## Exercise details
Please edit the text of the entries below by replacing "Blog" with "News" and leaving everything else unchanged. Omit the pictures from your answer.

### The input ###

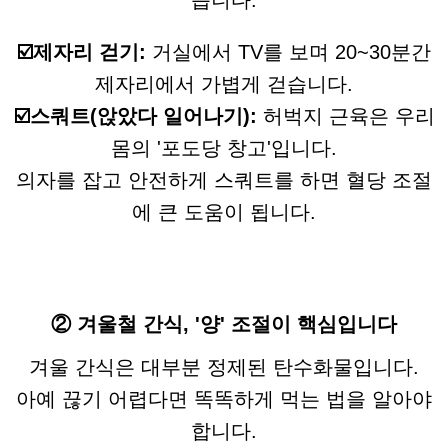
습니다.
☑️제자리 걷기:
거실에서 TV를 보며 20~30분간
제자리에서 가볍게 걷습니다.
☑️스쿼트(앉았다 일어나기):
허벅지 근육은 우리
몸의 '포도당 창고'입니다.
의자를 잡고 안전하게 스쿼트를 하면 혈당 조절
에 큰 도움이 됩니다.
② 겨울철 간식, '양' 조절이 핵심입니다
겨울 간식은 대부분 정제된 탄수화물입니다.
아예 끊기 어렵다면 똑똑하게 먹는 법을 알아야
합니다.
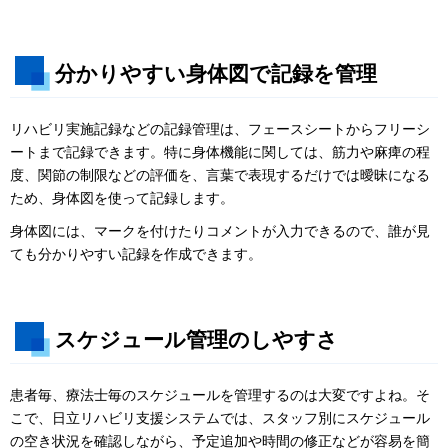
分かりやすい身体図で記録を管理
リハビリ実施記録などの記録管理は、フェースシートからフリーシ
ートまで記録できます。特に身体機能に関しては、筋力や麻痺の程
度、関節の制限などの評価を、言葉で表現するだけでは曖昧になる
ため、身体図を使って記録します。
身体図には、マークを付けたりコメントが入力できるので、誰が見
ても分かりやすい記録を作成できます。
スケジュール管理のしやすさ
患者毎、療法士毎のスケジュールを管理するのは大変ですよね。そ
こで、日立リハビリ支援システムでは、スタッフ別にスケジュール
の空き状況を確認しながら、予定追加や時間の修正などが容易を簡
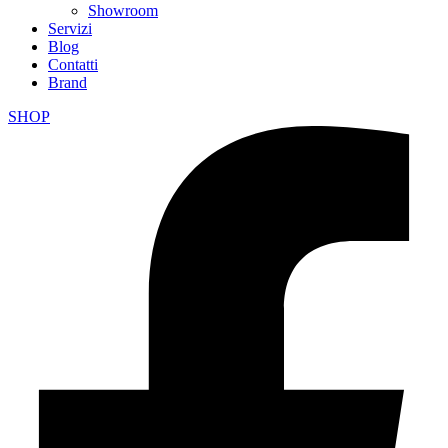
Showroom
Servizi
Blog
Contatti
Brand
SHOP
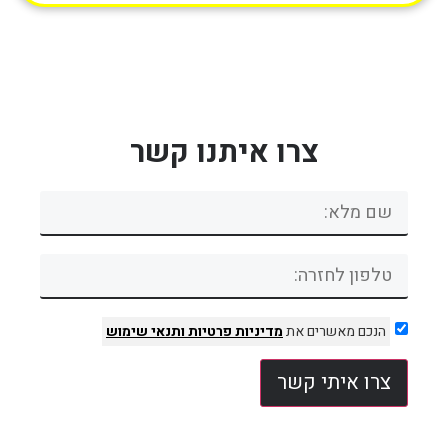
צרו איתנו קשר
הנכם מאשרים את
מדיניות פרטיות
ותנאי שימוש
צרו איתי קשר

###

## Answer area
습니다.
☑️제자리 걷기:
거실에서 TV를 보며 20~30분간
제자리에서 가볍게 걷습니다.
☑️스쿼트(앉았다 일어나기):
허벅지 근육은 우리
몸의 '포도당 창고'입니다.
의자를 잡고 안전하게 스쿼트를 하면 혈당 조절
에 큰 도움이 됩니다.
② 겨울철 간식, '양' 조절이 핵심입니다
겨울 간식은 대부분 정제된 탄수화물입니다.
아예 끊기 어렵다면 똑똑하게 먹는 법을 알아야
합니다.
分かりやすい身体図で記録を管理
リハビリ実施記録などの記録管理は、フェースシートからフリーシ
ートまで記録できます。特に身体機能に関しては、筋力や麻痺の程
度、関節の制限などの評価を、言葉で表現するだけでは曖昧になる
ため、身体図を使って記録します。
身体図には、マークを付けたりコメントが入力できるので、誰が見
ても分かりやすい記録を作成できます。
スケジュール管理のしやすさ
患者毎、療法士毎のスケジュールを管理するのは大変ですよね。そ
こで、日立リハビリ支援システムでは、スタッフ別にスケジュール
の空き状況を確認しながら、予定追加や時間の修正などが容易を簡
Showroom
Servizi
News
Contatti
Brand
SHOP
צרו איתנו קשר
הנכם מאשרים את
מדיניות פרטיות
ותנאי שימוש
צרו איתי קשר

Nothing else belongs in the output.